Ecosyste.ms: Awesome

An open API service indexing awesome lists of open source software.

https://github.com/matonis/yara_tools

Create an entire YARA rule via Python? Whhhhhhaatttt?
https://github.com/matonis/yara_tools

Last synced: 2 months ago
JSON representation

Create an entire YARA rule via Python? Whhhhhhaatttt?

Lists

README

        

yara_tools
===========

[Read the blog!](https://medium.com/@matonis/yara-tools-create-yara-rules-in-python-dbea561e94ed)

Python bindings to author YARA rules using natural Python conventions. Additional features to automate YARA rules programatically. If YARA is the *"pattern matching swiss [Army] knife"* of the binary world, then *yara_tools* is the **butter knife** of signature generation!

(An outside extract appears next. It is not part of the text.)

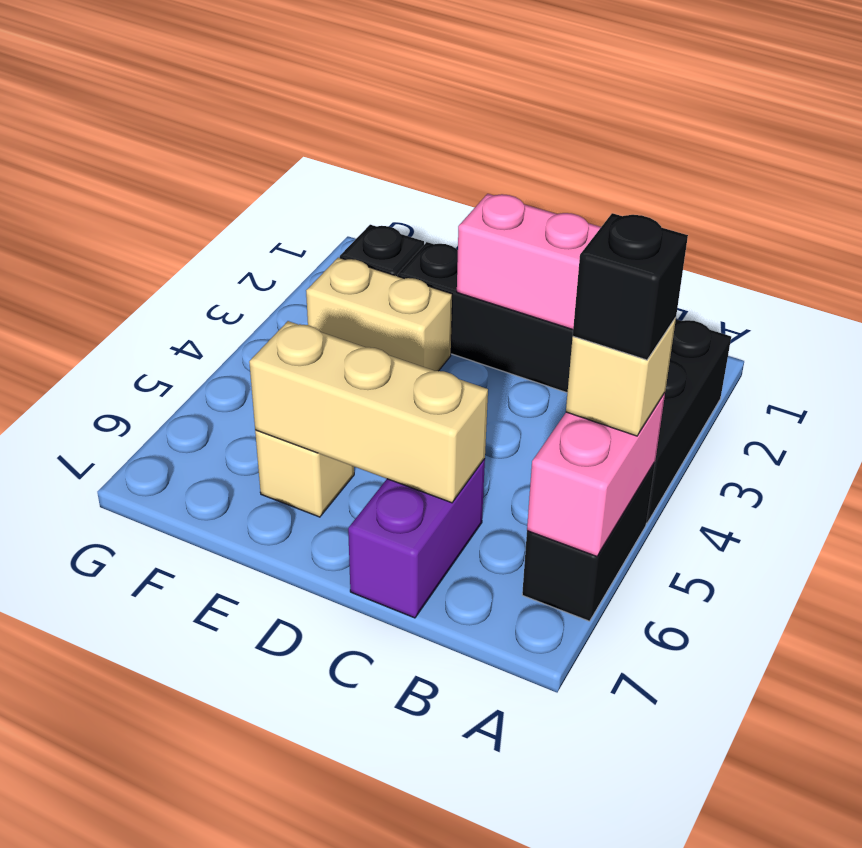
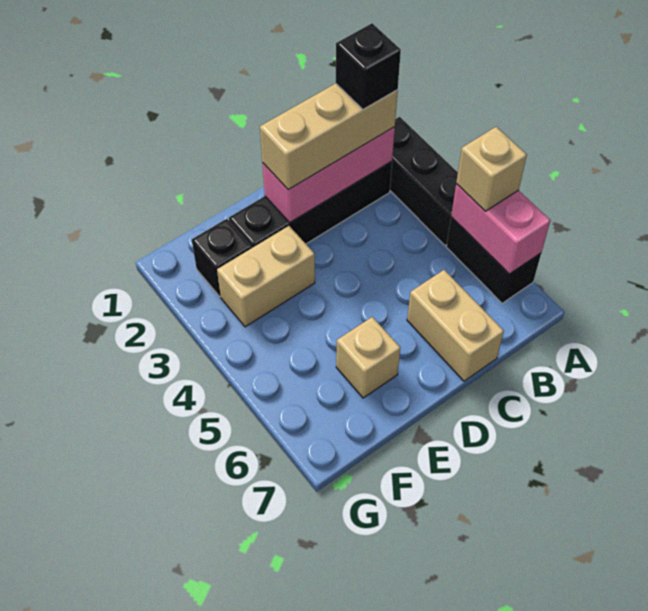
black brick A5 level 4 -> black brick B2 level 4
purple brick C6:C7 level 1 -> tan brick C6:C7 level 1
tan brick C6:E6 level 2 -> tan brick B2:D2 level 3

*"But hold on, @matonis... isn't a butter knife only a utensil used to cut a sliver of cold butter which is then aggressively wiped on a crusty piece of bread?"*

**WRONG!**

Did you know that a household butter knife can be used as:
* A wedge
* A flat-head screwdriver
* A Phillips screwdriver *(if held at an angle)*
* A repair tool for a screen door
* A knife?

Like a butter knife, yara_tools has multiple features to help streamline signature generation. It can't do everything, but it can do _most_ things.

### Be Advised
*yara_tools* has no concept of enforcing YARA rules or conventions. It simply creates a properly-formatted YARA rule for you using standard nomenclature. Legal terms & definitions are responsibility of the user.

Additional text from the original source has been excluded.